Slowly, she reaches out and gently presses the door open. Like the guards out front, she vaguely recognizes both men from around town: the one down on his knees is from the Clements tunnel crew; the one holding a gun on him is a plainclothes spy like the two out front. Jordy’s guy is a stout fireplug of a man, but right now his nose is bleeding and the flashlight the security guard’s shining down on him from above gives his face a misshapen cast. He rocks back and forth on his knees.
“Where? Where were they going?” the man standing over him screams.
This desperate interrogation is the best these idiots can do. And they’ve dragged the guy back inside the house because their primary concern is what the neighbors might think.
When the terrified guard sees Charley standing in the doorway, he shines the flashlight in her direction.

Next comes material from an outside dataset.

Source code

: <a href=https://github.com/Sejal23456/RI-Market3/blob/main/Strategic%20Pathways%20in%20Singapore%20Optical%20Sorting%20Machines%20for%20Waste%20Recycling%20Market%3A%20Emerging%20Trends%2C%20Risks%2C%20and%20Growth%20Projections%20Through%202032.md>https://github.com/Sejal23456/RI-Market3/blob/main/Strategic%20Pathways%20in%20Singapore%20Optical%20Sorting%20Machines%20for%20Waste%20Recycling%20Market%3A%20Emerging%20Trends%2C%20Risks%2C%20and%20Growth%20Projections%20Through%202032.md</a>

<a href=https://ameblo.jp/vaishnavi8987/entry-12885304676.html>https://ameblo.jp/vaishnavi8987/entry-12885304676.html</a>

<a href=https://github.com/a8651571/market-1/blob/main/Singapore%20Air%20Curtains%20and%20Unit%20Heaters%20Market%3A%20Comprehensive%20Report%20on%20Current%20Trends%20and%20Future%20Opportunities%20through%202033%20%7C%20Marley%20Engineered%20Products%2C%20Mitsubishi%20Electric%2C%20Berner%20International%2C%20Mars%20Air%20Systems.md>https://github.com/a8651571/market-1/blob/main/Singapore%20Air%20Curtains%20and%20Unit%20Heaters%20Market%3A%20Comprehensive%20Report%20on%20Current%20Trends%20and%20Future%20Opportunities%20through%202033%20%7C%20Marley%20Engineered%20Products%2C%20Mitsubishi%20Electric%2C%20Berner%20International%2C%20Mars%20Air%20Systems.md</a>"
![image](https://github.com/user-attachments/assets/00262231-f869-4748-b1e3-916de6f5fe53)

“Ms. Rowe, you need to leave immediately.” There’s a breathless tremor in his voice. Like the folks outside, he’s terrified and overwhelmed and not cut out for this. “Ms. Rowe, please, go wait outsid
e. The rest of the team is coming.”
“There is no rest of the team,” she says.
“Ms. Rowe, please, when Mr. Graydon gets here, we’ll regroup and figure out what—”
“Who is he?”
“He was the lookout. We caught him. The others . . . the others got away.”
“Luke?”
He doesn’t answer, doesn’t even shake his head.
“Did they get away with Luke?”
He doesn’t answer.
Charlotte punches her fist through the wall next to her. The sound’s loud enough to stop their captive’s prayer. His eyes open, and along with the security guard standing over him, he watches Charley gently remove her forearm and fist from the deep hole. She extends her hand in front of her, opens it, and releases chunks of drywall onto the floor. Then she twirls her fingers so they can see her hand’s in great shape.
“Give me the flashlight,” she says.
His hand shaking, the guard extends the flashlight, leaning forward onto one foot, as if he’s afraid of her gravitational pull. She takes it from him gently, then shines it in their captive’s face. His expression is a fixed mask.
“Get out of here,” she tells the security guard.
Practically falling over his feet, he complies.
“Where is my boyfriend?” Charlotte asks.
The captive doesn’t answer.
She gives the open door behind her a gentle kick with one heel; it slams shut with enough force to shake the walls. The man before her flinches, squints into the flashlight, but he still doesn’t answer.
“You work for Jordy Clements?” she asks.
He doesn’t answer, so she sinks down to the floor, onto her knees, flashlight angled at him.
“I asked you a question. Two questions, actually. Why aren’t you answering me?”
She balls her free hand into a fist, slams one side of it against the floor. The center of the indentation buckles the wood, sends out a jellyfish of cracks. His jaw tenses and he shakes his head slightly, as if he’s denying what his eyes are telling him.
Then he leaps to his feet, bolting past her.